Chapter 5: Latent variable models with categorical indicators
More general models with continuous factors and categorical items
We have focused on the model with binary items and a single latent factor, in order to introduce the basic ideas of latent trait models in the simplest possible case. These models can be generalized in various ways, which we note very briefly here:
- Instead of being binary, categorical items may also have three or more categories, and these categories may be treated as being ordered (ordinal items) or unordered (nominal items). The measurement model of an item then needs to be specified in such a way that it is appropriate for a variable with multiple categories. The multinomial logistic model is used as the measurement model for nominal items, and the ordinal logistic model (proportional odds model) is commonly used for ordinal items.
- Instead of being all of one kind, different indicators for the same factor may be a mixture of binary, ordinal and nominal (and indeed even continuous) items. The measurement model of each individual item is then specified in whatever way is appropriate for that item. This situation of course assumes that we are dealing with items for which it still makes substantive sense to treat them as measures of the same latent variable.
- Instead of a single latent factor, a latent trait model can have two or more factors. The joint distribution of the factors is then assumed to be a multivariate normal distribution. This distribution and the assumptions required to identify the latent scales are specified in the same way as in factor analysis. The measurement model for multiple factors can again be an “exploratory” model where all items measure all factors, or a “confirmatory” model which imposes further constraints on the factor loadings. In an exploratory model, “rotation” of the factors again needs to be fixed, and this can be done in the same ways as in factor analysis.
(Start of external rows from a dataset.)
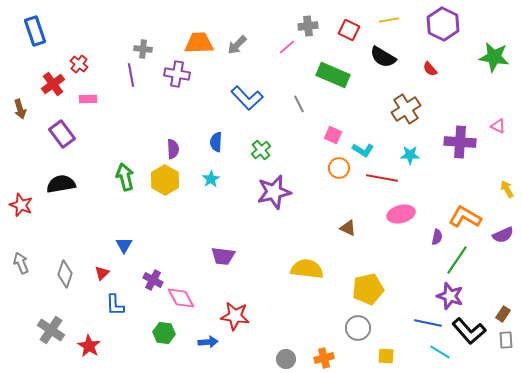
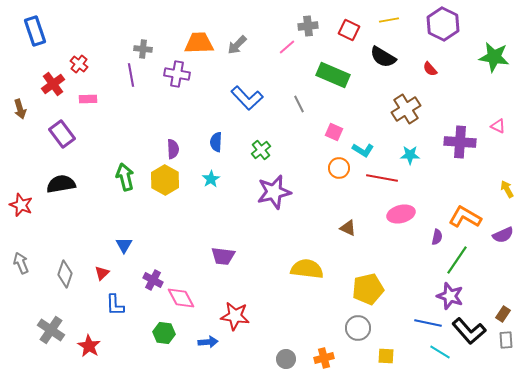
pink square at (333, 135): moved 1 px right, 3 px up
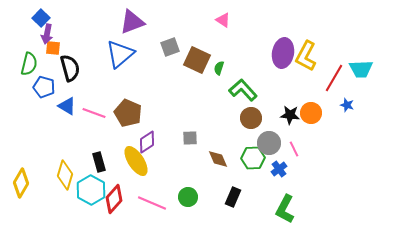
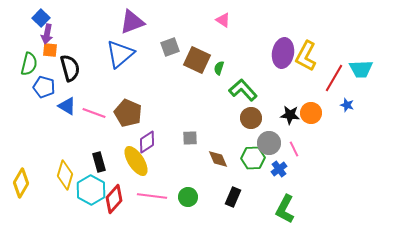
orange square at (53, 48): moved 3 px left, 2 px down
pink line at (152, 203): moved 7 px up; rotated 16 degrees counterclockwise
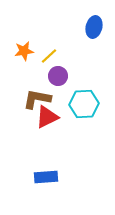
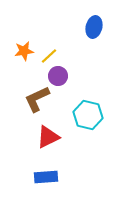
brown L-shape: rotated 36 degrees counterclockwise
cyan hexagon: moved 4 px right, 11 px down; rotated 16 degrees clockwise
red triangle: moved 1 px right, 20 px down
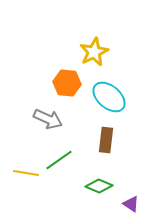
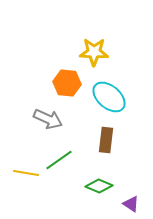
yellow star: rotated 28 degrees clockwise
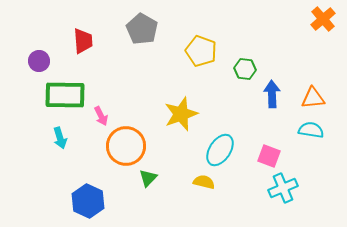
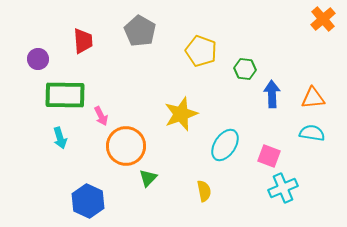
gray pentagon: moved 2 px left, 2 px down
purple circle: moved 1 px left, 2 px up
cyan semicircle: moved 1 px right, 3 px down
cyan ellipse: moved 5 px right, 5 px up
yellow semicircle: moved 9 px down; rotated 65 degrees clockwise
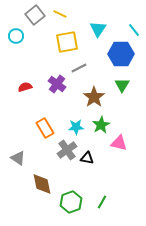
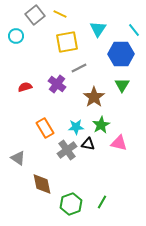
black triangle: moved 1 px right, 14 px up
green hexagon: moved 2 px down
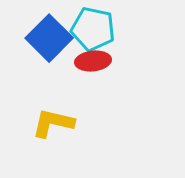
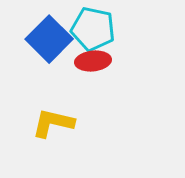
blue square: moved 1 px down
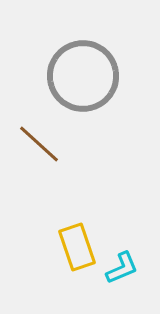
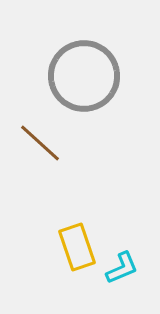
gray circle: moved 1 px right
brown line: moved 1 px right, 1 px up
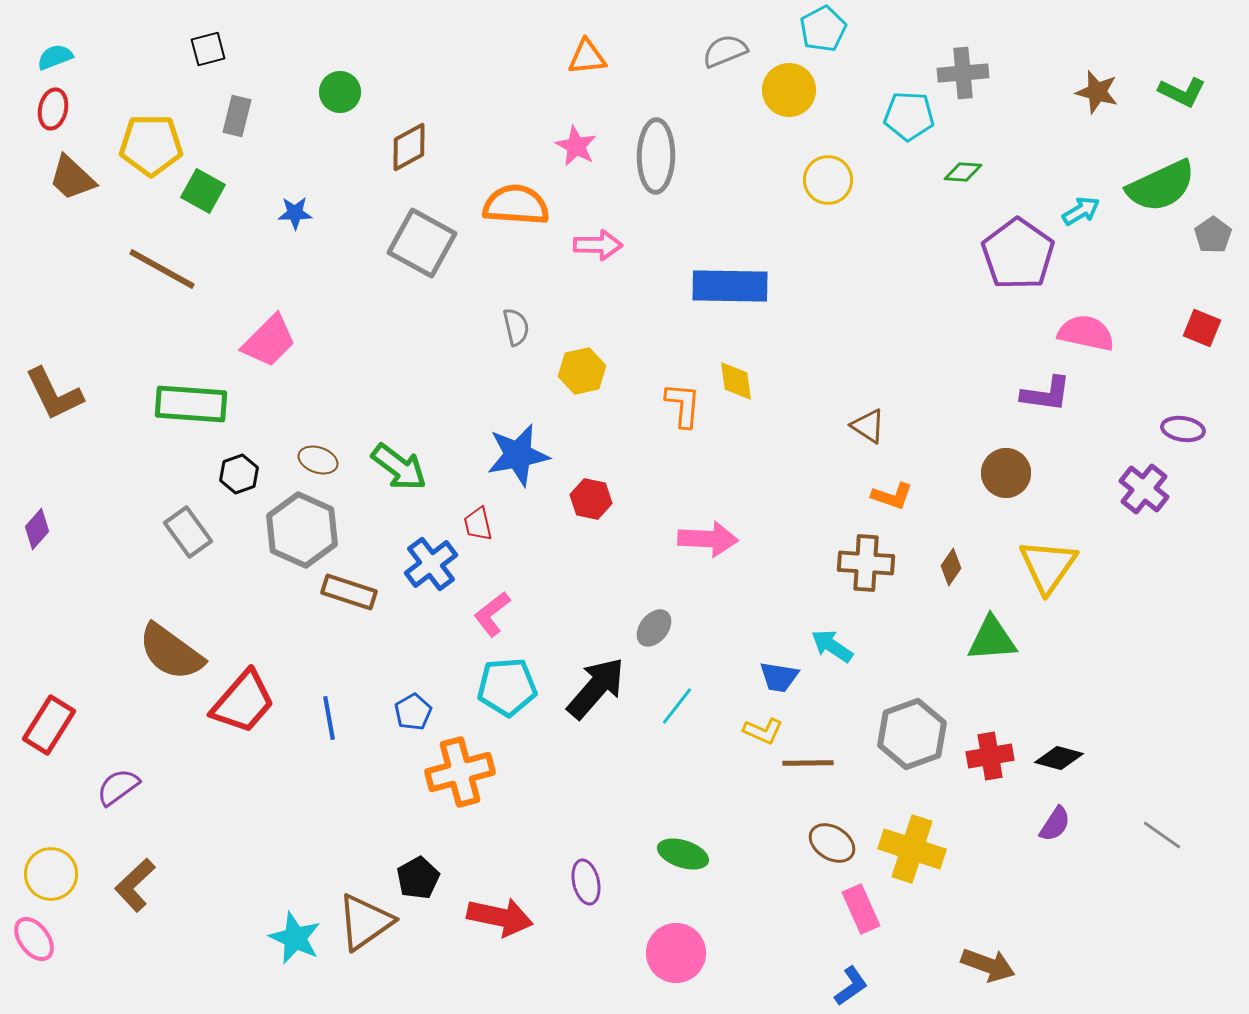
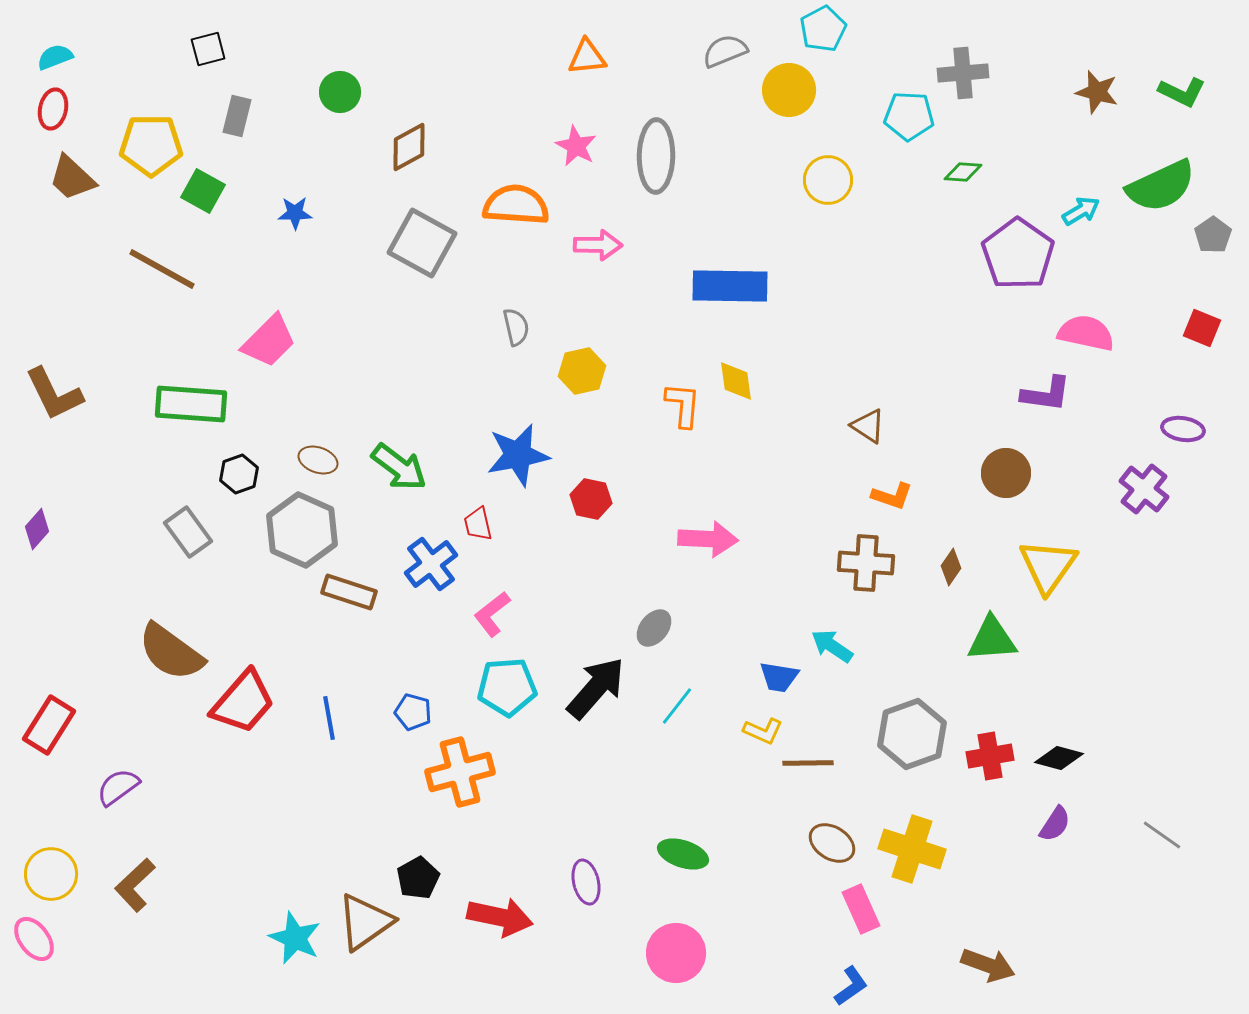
blue pentagon at (413, 712): rotated 27 degrees counterclockwise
- Instead of focusing only on measurement models, we can also define models which include structural models for associations and regression models among latent factors and observed explanatory and/or response variables. This is done in the same ways as in linear structural equation models (SEMs). In practice, however, the computational complexity of estimating latent trait measurement models for categorical items often imposes limits on the complexity of structural models that it is practicable to estimate. When estimation of combined measurement and structural models all in one step is infeasible, a practicable approach is often a “three-step” analysis where we (1) estimate the measurement model separately for each distinct factor, (2) use these models to calculate a factor score for each factor for each respondent, and (3) fit the structural model with the factor scores treated as observed values of each factor. This approach has advantages and disadvantages of its own, as discussed in the section on factor scores for factor analysis earlier in this module (Chapter 2) and for models for categorical items by, for example, [Bak13]; this article considers methods of three-step modelling for latent class models, but many of the comments there are also relevant for all latent variable models). An example of this approach is given in Example 2 later in this chapter.
References
- [Bak13] Bakk, Z., Tekle, F. B. and Vermunt, J. K. (2013). Estimating the association between latent class membership and external variables using bias-adjusted three-step approaches. Sociological Methodology, 43, 272-311.